You could also take a break and hang with Bob only at bigger Partner-social-circle events. You’re not “screwing up” anybody’s social circle, you just don’t have time right now to go to the movies with your Partner’s friend who you thought was a cool friend but who is actually a super-presumptive and demanding friend who you didn’t enjoy seeing movies with the last two times you did that. Make a rule going forward: “For every 10 minutes I spending navigating The Bobness, I will spend 10 minutes finding (or founding!) a women-watching-old movies-together meet where I live.” Go to screenings alone sometimes. Wear an incredibly fancy and fetching hat. Say hello to the other regulars in the crowd (there are almost certainly regulars in the crowd). If your town has silent film screenings, plural, you and Bob are not the only people in that scene. Meet the other beautiful nerds.
You can also join Bob for an occasional film/joint exercise in pretending it didn’t happen, and see if it gets better with some time. Bob’s persistence in making plans is an indicator that he does like you and want to go to the movies still. But look, I’m bilingual in both English and acting like the elephant is not in the room, so I want to be clear: Bygones are a gift. If you never bring this up again, if you try to hang out with Bob like it never happened and give the friendship some time to recover, that is a favor you are doing for him.

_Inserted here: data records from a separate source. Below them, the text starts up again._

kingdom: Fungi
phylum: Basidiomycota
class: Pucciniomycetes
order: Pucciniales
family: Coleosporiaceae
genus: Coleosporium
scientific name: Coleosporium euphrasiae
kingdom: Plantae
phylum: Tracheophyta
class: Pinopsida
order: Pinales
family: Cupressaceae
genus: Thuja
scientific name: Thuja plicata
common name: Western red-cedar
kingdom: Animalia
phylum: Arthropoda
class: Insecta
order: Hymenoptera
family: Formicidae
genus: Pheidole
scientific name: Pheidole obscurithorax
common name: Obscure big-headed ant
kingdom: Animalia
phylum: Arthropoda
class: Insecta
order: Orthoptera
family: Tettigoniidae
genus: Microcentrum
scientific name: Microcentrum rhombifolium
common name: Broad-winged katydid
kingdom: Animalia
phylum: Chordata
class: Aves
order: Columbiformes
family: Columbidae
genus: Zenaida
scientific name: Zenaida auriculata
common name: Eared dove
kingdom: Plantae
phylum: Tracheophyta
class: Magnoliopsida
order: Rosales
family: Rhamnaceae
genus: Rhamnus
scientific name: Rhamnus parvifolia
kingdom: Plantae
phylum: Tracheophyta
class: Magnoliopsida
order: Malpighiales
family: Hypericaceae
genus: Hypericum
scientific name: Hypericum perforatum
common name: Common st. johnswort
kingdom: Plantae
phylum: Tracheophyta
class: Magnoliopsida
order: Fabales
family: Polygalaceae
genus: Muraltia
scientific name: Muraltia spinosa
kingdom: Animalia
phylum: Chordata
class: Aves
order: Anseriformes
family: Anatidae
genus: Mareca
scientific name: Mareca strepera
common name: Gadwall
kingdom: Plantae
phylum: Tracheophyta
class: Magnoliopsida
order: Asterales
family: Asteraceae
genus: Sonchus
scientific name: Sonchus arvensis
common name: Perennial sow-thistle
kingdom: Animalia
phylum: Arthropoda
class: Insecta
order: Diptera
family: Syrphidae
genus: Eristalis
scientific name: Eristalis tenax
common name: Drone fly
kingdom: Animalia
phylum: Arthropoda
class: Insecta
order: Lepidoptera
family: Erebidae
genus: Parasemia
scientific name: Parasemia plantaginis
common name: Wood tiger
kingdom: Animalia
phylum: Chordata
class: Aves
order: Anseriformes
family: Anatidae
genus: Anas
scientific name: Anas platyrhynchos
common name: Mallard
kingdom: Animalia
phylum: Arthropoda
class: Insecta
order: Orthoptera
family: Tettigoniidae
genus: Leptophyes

You are letting him save face after the weird thing he did, with a silent message of: “Friend, I’m trusting that was a one-time thing and you had your reasons, reasons which you will sheepishly acknowledge someday, maybe to me, maybe to your therapist, and I like you enough to give it another try. Don’t fuck it up.”
The most important thing, to me, is that you stop blaming yourself and get off the back foot. Climb out of your shame-hole. You’re in a weird situation not because something’s inherently wrong with you but because your friend Bob put you in the impossible position of denying a negative. Bob’s gonna Bob. It doesn’t mean you’ll never again pass a pleasant afternoon together watching a restored print of Nosferatu while a live orchestra plays the score, but it does mean that the closer friendship you thought was happening is not entirely possible within Bob’s limitations.